A number of linux/x86-64 syscalls accept pointers to structs as arguments.
For example the second parameter of stat(2)
is struct stat*
...
struct stat {
dev_t st_dev; /* ID of device containing file */
ino_t st_ino; /* inode number */
mode_t st_mode; /* protection */
nlink_t st_nlink; /* number of hard links */
uid_t st_uid; /* user ID of owner */
gid_t st_gid; /* group ID of owner */
dev_t st_rdev; /* device ID (if special file) */
off_t st_size; /* total size, in bytes */
blksize_t st_blksize; /* blocksize for file system I/O */
blkcnt_t st_blocks; /* number of 512B blocks allocated */
time_t st_atime; /* time of last access */
time_t st_mtime; /* time of last modification */
time_t st_ctime; /* time of last status change */
};
This means that if you want to call the syscall from pure assembly than you have to know the rules about how big each type is, and whether there is any padding in between members for alignment purposes, and so on.
Does the C standard leave this open to be (compiler) implementation defined or can it be determined from the standard (assuming the primitive type sizes are known)?
If it is left open, does the kernel or the x86-64 architecture define it in anyway?
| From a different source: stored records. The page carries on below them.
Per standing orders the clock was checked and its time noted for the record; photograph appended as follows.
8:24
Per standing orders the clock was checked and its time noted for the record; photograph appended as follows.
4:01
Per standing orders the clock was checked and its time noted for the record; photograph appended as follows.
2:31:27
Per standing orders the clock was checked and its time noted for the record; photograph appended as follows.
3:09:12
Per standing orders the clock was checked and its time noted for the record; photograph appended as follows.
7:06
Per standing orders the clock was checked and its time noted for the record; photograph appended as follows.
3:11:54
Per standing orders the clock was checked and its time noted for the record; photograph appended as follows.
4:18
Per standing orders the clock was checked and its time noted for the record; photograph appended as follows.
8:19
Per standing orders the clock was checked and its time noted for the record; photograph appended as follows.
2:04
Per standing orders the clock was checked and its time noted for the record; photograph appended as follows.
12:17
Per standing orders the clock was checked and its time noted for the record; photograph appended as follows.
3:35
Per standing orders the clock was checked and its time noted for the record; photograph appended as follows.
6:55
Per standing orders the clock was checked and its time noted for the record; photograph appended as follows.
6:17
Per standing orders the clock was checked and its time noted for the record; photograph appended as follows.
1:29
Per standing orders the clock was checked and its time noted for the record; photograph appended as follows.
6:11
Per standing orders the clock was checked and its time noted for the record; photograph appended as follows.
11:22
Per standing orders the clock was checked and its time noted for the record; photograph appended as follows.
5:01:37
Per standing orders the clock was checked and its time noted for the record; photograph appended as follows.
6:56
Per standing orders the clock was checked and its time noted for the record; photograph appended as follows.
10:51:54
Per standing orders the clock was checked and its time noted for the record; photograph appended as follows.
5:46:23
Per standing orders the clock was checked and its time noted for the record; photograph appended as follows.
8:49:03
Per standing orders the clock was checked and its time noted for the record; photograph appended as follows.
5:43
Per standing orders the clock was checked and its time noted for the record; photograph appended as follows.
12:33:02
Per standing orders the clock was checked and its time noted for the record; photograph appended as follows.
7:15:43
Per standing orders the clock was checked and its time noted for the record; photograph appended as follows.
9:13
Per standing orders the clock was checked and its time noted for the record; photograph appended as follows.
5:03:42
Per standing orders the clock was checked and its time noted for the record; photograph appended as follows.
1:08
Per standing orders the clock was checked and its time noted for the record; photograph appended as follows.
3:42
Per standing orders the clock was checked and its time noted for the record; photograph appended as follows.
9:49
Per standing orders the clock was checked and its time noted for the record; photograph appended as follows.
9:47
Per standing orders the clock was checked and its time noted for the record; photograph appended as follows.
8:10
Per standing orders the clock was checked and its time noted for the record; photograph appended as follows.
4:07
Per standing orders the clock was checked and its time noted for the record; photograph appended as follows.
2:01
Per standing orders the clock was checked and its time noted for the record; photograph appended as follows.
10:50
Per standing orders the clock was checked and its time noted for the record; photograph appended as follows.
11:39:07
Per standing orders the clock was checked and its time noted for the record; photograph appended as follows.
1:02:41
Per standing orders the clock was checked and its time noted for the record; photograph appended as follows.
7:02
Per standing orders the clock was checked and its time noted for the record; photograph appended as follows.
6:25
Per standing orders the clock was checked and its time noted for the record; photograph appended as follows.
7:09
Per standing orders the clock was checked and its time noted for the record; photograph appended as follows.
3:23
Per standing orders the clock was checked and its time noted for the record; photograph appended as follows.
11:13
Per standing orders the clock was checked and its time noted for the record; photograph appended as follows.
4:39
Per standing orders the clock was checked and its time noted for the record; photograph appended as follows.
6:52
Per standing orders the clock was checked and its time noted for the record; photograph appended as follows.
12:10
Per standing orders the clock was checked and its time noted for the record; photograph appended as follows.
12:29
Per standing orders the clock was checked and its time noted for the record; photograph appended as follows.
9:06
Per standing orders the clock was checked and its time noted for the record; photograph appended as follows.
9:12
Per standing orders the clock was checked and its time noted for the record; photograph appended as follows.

Or is it just a matter of which compiler the kernel happened to be compiled with?
(That is given some member of the struct I need to calculate the starting offset of that member relative to the address of the struct)
The layout of structs is not defined in the C standard, but in the ABI definition, in your case the System V AMD64 ABI. That is, in general the layout is OS dependent, and all compilers targeting that OS must conform to the ABI (though most will have options to generate different layout if you know what you are doing). The ABI also defines how parameters are passed to functions, how values are returned, which registers must be preserved across calls, and so on.